(NewsInsights.org) – Maricopa County Superior Court Judge Jay Adleman issued an order on December 20 denying motions by Kari Lake and her attorneys to dismiss a defamation lawsuit filed by Stephen Richer, the county recorder. By denying the defendant’s motion to dismiss the lawsuit, Adleman gave plaintiff Richer a green light to proceed with the suit.
Richer brought the complaint against Lake in June 2023, alleging that she had “repeatedly and falsely” accused him of printing misconfigured ballots, changing the image size, and thus causing tabulator jams resulting in “spit-out ballots.” She also publicly accused him of inserting 300,000 illegal ballots into the Maricopa County vote count on multiple occasions.
In his analysis of the case to decide the merit of the defense’s dismissal motion, Adleman held that Richer had met the prerequisites to show the viability of his defamation case against Lake according to Arizona law. In other words, Richer had shown the court his evidence that the defendant had made one or more false and defamatory statements about him, that she had published those statements to one or more third parties, that she made the statements with actual malice as defined by state law, and that her defamatory statements had damaged him.

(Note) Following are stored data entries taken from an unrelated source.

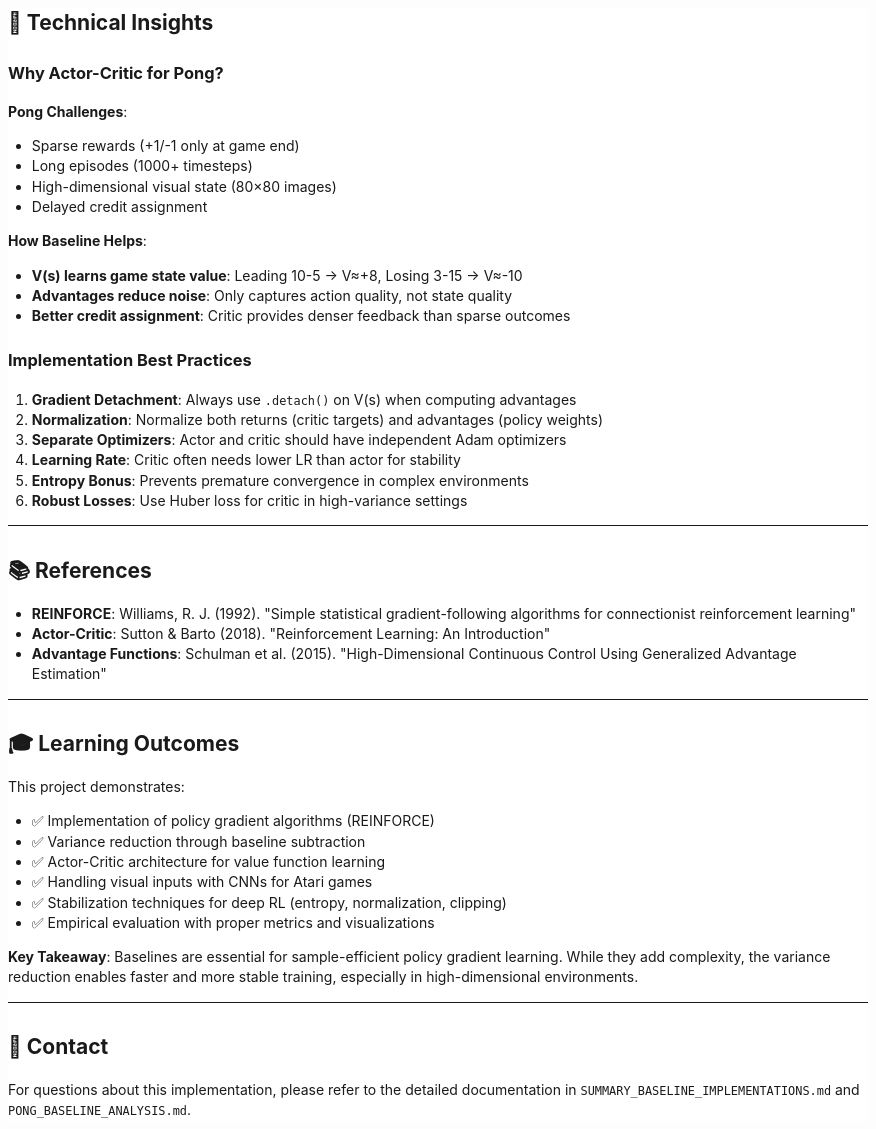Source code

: 
## 🔬 Technical Insights

### Why Actor-Critic for Pong?

**Pong Challenges**:
- Sparse rewards (+1/-1 only at game end)
- Long episodes (1000+ timesteps)
- High-dimensional visual state (80×80 images)
- Delayed credit assignment

**How Baseline Helps**:
- **V(s) learns game state value**: Leading 10-5 → V≈+8, Losing 3-15 → V≈-10
- **Advantages reduce noise**: Only captures action quality, not state quality
- **Better credit assignment**: Critic provides denser feedback than sparse outcomes

### Implementation Best Practices

1. **Gradient Detachment**: Always use `.detach()` on V(s) when computing advantages
2. **Normalization**: Normalize both returns (critic targets) and advantages (policy weights)
3. **Separate Optimizers**: Actor and critic should have independent Adam optimizers
4. **Learning Rate**: Critic often needs lower LR than actor for stability
5. **Entropy Bonus**: Prevents premature convergence in complex environments
6. **Robust Losses**: Use Huber loss for critic in high-variance settings

---

## 📚 References

- **REINFORCE**: Williams, R. J. (1992). "Simple statistical gradient-following algorithms for connectionist reinforcement learning"
- **Actor-Critic**: Sutton & Barto (2018). "Reinforcement Learning: An Introduction"
- **Advantage Functions**: Schulman et al. (2015). "High-Dimensional Continuous Control Using Generalized Advantage Estimation"

---

## 🎓 Learning Outcomes

This project demonstrates:
- ✅ Implementation of policy gradient algorithms (REINFORCE)
- ✅ Variance reduction through baseline subtraction
- ✅ Actor-Critic architecture for value function learning
- ✅ Handling visual inputs with CNNs for Atari games
- ✅ Stabilization techniques for deep RL (entropy, normalization, clipping)
- ✅ Empirical evaluation with proper metrics and visualizations

**Key Takeaway**: Baselines are essential for sample-efficient policy gradient learning. While they add complexity, the variance reduction enables faster and more stable training, especially in high-dimensional environments.

---

## 📧 Contact

For questions about this implementation, please refer to the detailed documentation in `SUMMARY_BASELINE_IMPLEMENTATIONS.md` and `PONG_BASELINE_ANALYSIS.md`.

While Adelman didn’t determine the facts of the case because a jury would decide whether Lake defamed Richer, he determined whether Richer met the legal criteria to proceed with the case. He also listened to the defense’s argument that he should dismiss the case because Lake’s statements were purely “rhetorical hyperbole” that were nothing more than “imaginative expression[s]” to which Lake gave voice.
The judge found this defense argument unconvincing, telling the defense that he couldn’t consider their client’s statements as only colorfully “descriptive” language. Instead, he told the attorneys her statements were measurable and verifiable “as either true or false,” making them assertions of fact under state law.
The defense also argued that Abelman should dismiss the case based on preclusion because Lake had already brought contested election cases before state and appeals courts, and Maricopa County had sought sanctions against her for attorney’s fees, but the courts had declined.
However, the judge held the principle of preclusion didn’t apply because Lake litigated the contested election and not defamatory statements made after the election. Additionally, Judge Abelman found no grounds for summary dismissal of the case, as the defense had requested. Currently, the docket indicates the court has scheduled the case for trial in August 2024.